## [PROMPT]
Restate the records that follow word for word; no pictures should appear.
START GIVEN ENTRIES
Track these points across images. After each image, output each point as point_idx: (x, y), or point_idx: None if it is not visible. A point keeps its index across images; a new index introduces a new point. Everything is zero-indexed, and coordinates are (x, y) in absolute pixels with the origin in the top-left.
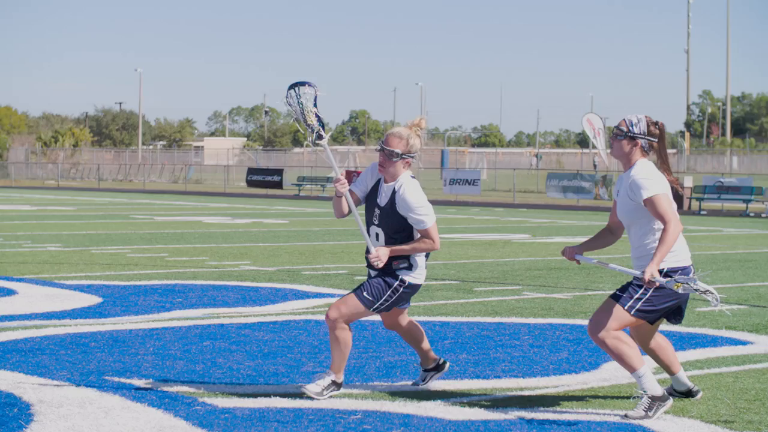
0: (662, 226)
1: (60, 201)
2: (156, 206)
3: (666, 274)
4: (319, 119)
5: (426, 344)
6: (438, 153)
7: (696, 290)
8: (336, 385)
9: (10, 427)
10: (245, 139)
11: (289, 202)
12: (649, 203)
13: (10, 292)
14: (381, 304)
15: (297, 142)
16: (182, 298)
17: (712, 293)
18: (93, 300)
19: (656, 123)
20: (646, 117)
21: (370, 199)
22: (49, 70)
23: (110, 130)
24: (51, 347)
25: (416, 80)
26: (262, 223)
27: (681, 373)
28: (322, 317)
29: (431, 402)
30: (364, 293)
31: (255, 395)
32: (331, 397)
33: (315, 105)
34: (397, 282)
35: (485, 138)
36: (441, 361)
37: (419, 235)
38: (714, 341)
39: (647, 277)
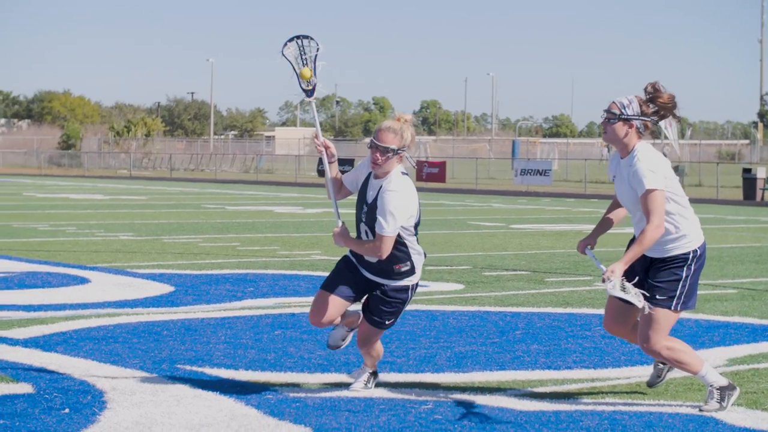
0: (672, 212)
1: (132, 190)
2: (227, 196)
3: (695, 257)
4: (315, 75)
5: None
6: (509, 143)
7: (623, 293)
8: (374, 373)
9: (84, 414)
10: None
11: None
12: (645, 197)
13: (83, 281)
14: (397, 318)
15: (368, 132)
16: (254, 288)
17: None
18: (165, 289)
19: (649, 100)
20: (636, 96)
21: (360, 193)
22: (122, 61)
23: (182, 119)
24: (124, 335)
25: (487, 70)
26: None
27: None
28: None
29: (502, 392)
30: (386, 322)
31: (326, 384)
32: (401, 387)
33: (315, 60)
34: (410, 291)
35: (556, 128)
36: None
37: (406, 236)
38: None
39: (607, 273)
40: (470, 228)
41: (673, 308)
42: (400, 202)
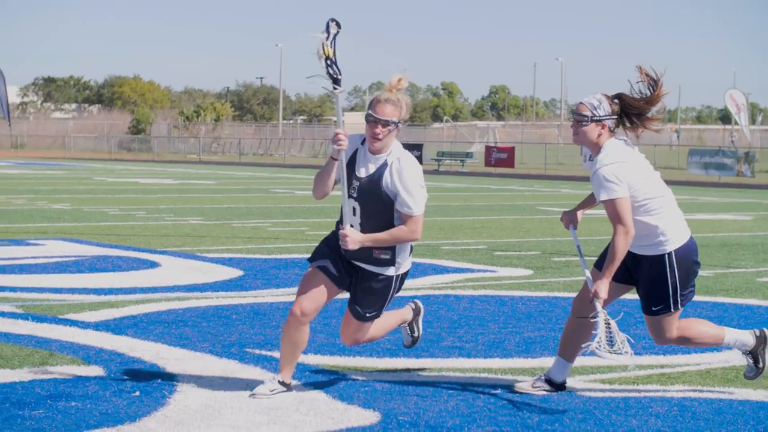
0: (656, 206)
1: (201, 175)
2: (296, 180)
3: (673, 259)
4: (335, 62)
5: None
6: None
7: (608, 345)
8: (415, 317)
9: (154, 398)
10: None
11: (428, 177)
12: (605, 205)
13: (153, 265)
14: (381, 311)
15: (437, 117)
16: None
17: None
18: (234, 273)
19: (616, 97)
20: (603, 95)
21: (348, 169)
22: (192, 46)
23: (251, 104)
24: (193, 319)
25: (556, 55)
26: None
27: (571, 365)
28: (463, 292)
29: (571, 378)
30: (367, 314)
31: (395, 370)
32: (469, 373)
33: (333, 46)
34: (392, 283)
35: None
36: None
37: (395, 219)
38: None
39: (592, 293)
40: (539, 213)
41: (672, 311)
42: (420, 176)
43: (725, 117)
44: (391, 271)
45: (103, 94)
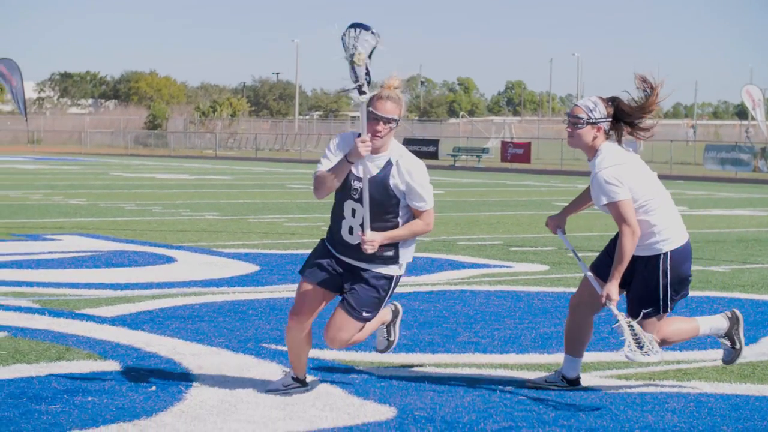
0: (654, 206)
1: (217, 170)
2: (312, 176)
3: (668, 260)
4: (368, 73)
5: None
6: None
7: (637, 345)
8: (393, 319)
9: (170, 392)
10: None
11: (444, 172)
12: (609, 208)
13: (169, 260)
14: (377, 312)
15: (453, 112)
16: None
17: (650, 350)
18: (250, 268)
19: (611, 100)
20: (598, 97)
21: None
22: (208, 41)
23: (267, 100)
24: (209, 314)
25: (573, 51)
26: None
27: (581, 360)
28: (479, 287)
29: (587, 374)
30: (363, 313)
31: (410, 365)
32: (485, 368)
33: (369, 56)
34: (392, 282)
35: None
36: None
37: (401, 216)
38: None
39: (603, 299)
40: (555, 209)
41: (660, 314)
42: (426, 172)
43: (742, 113)
44: (393, 270)
45: (119, 89)
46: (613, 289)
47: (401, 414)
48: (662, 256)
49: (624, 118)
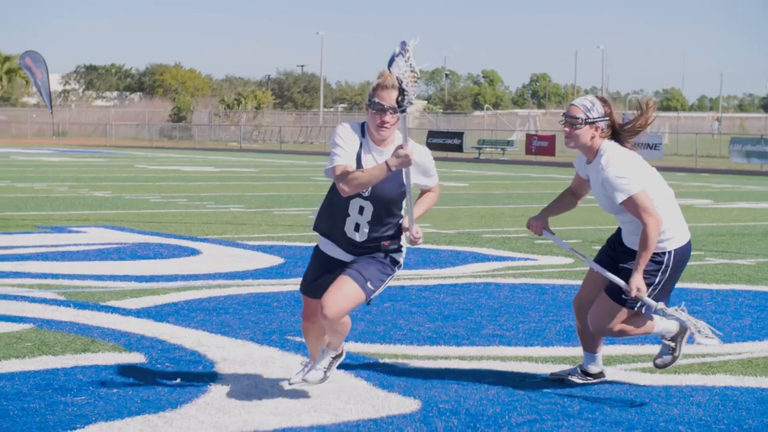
0: (658, 204)
1: (242, 163)
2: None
3: (670, 259)
4: (411, 87)
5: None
6: (619, 117)
7: (683, 322)
8: (338, 356)
9: (195, 385)
10: (425, 102)
11: (469, 165)
12: (627, 204)
13: (194, 252)
14: (376, 295)
15: (477, 105)
16: None
17: (702, 330)
18: (275, 261)
19: (605, 99)
20: (595, 96)
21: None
22: (233, 34)
23: (292, 92)
24: (234, 306)
25: (598, 43)
26: (442, 186)
27: (600, 354)
28: (503, 280)
29: (612, 367)
30: (369, 284)
31: (435, 357)
32: (510, 361)
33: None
34: (396, 267)
35: (667, 102)
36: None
37: (405, 208)
38: None
39: (633, 292)
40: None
41: (635, 309)
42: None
43: (767, 105)
44: (399, 256)
45: (144, 82)
46: (639, 280)
47: (426, 406)
48: (666, 254)
49: (617, 130)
END GIVEN ENTRIES
## [ANSWER SECTION]
Track these points across images. After each image, output each point as point_idx: (x, y), or point_idx: None if it is not visible. A point keeps its index across images; a new index introduces a new point. Everything is zero-indexed, and coordinates are (x, y) in absolute pixels with the origin in the top-left.
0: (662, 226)
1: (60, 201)
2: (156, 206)
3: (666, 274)
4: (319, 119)
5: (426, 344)
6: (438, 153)
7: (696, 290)
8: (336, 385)
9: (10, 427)
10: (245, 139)
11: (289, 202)
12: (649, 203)
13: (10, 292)
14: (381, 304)
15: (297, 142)
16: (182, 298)
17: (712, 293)
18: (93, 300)
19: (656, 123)
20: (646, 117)
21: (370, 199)
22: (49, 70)
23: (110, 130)
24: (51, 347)
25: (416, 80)
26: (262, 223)
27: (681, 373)
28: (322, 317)
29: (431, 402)
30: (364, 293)
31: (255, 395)
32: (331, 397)
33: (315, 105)
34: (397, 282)
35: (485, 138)
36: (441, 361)
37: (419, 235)
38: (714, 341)
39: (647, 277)
0: (672, 212)
1: (132, 190)
2: (227, 196)
3: (695, 257)
4: (315, 75)
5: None
6: (509, 143)
7: (623, 293)
8: (374, 373)
9: (84, 414)
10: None
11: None
12: (645, 197)
13: (83, 281)
14: (397, 318)
15: (368, 132)
16: (254, 288)
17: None
18: (165, 289)
19: (649, 100)
20: (636, 96)
21: (360, 193)
22: (122, 61)
23: (182, 119)
24: (124, 335)
25: (487, 70)
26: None
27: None
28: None
29: (502, 392)
30: (386, 322)
31: (326, 384)
32: (401, 387)
33: (315, 60)
34: (410, 291)
35: (556, 128)
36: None
37: (406, 236)
38: None
39: (607, 273)
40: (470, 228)
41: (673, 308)
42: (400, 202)
0: (656, 206)
1: (201, 175)
2: (296, 180)
3: (673, 259)
4: (335, 62)
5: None
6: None
7: (608, 345)
8: (415, 317)
9: (154, 398)
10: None
11: (428, 177)
12: (605, 205)
13: (153, 265)
14: (381, 311)
15: (437, 117)
16: None
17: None
18: (234, 273)
19: (616, 97)
20: (603, 95)
21: (348, 169)
22: (192, 46)
23: (251, 104)
24: (193, 319)
25: (556, 55)
26: None
27: (571, 365)
28: (463, 292)
29: (571, 378)
30: (367, 314)
31: (395, 370)
32: (469, 373)
33: (333, 46)
34: (392, 283)
35: None
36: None
37: (395, 219)
38: None
39: (592, 293)
40: (539, 213)
41: (672, 311)
42: (420, 176)
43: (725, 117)
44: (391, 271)
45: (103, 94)
0: (654, 206)
1: (217, 170)
2: (312, 176)
3: (668, 260)
4: (368, 73)
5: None
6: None
7: (637, 345)
8: (393, 319)
9: (170, 392)
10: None
11: (444, 172)
12: (609, 208)
13: (169, 260)
14: (377, 312)
15: (453, 112)
16: None
17: (650, 350)
18: (250, 268)
19: (611, 100)
20: (598, 97)
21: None
22: (208, 41)
23: (267, 100)
24: (209, 314)
25: (573, 51)
26: None
27: (581, 360)
28: (479, 287)
29: (587, 374)
30: (363, 313)
31: (410, 365)
32: (485, 368)
33: (369, 56)
34: (392, 282)
35: None
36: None
37: (401, 216)
38: None
39: (603, 299)
40: (555, 209)
41: (660, 314)
42: (426, 172)
43: (742, 113)
44: (393, 270)
45: (119, 89)
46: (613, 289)
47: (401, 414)
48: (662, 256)
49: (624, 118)
0: (658, 204)
1: (242, 163)
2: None
3: (670, 259)
4: (411, 87)
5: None
6: (619, 117)
7: (683, 322)
8: (338, 356)
9: (195, 385)
10: (425, 102)
11: (469, 165)
12: (627, 204)
13: (194, 252)
14: (376, 295)
15: (477, 105)
16: None
17: (702, 330)
18: (275, 261)
19: (605, 99)
20: (595, 96)
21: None
22: (233, 34)
23: (292, 92)
24: (234, 306)
25: (598, 43)
26: (442, 186)
27: (600, 354)
28: (503, 280)
29: (612, 367)
30: (369, 284)
31: (435, 357)
32: (510, 361)
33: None
34: (396, 267)
35: (667, 102)
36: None
37: (405, 208)
38: None
39: (633, 292)
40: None
41: (635, 309)
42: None
43: (767, 105)
44: (399, 256)
45: (144, 82)
46: (639, 280)
47: (426, 406)
48: (666, 254)
49: (617, 130)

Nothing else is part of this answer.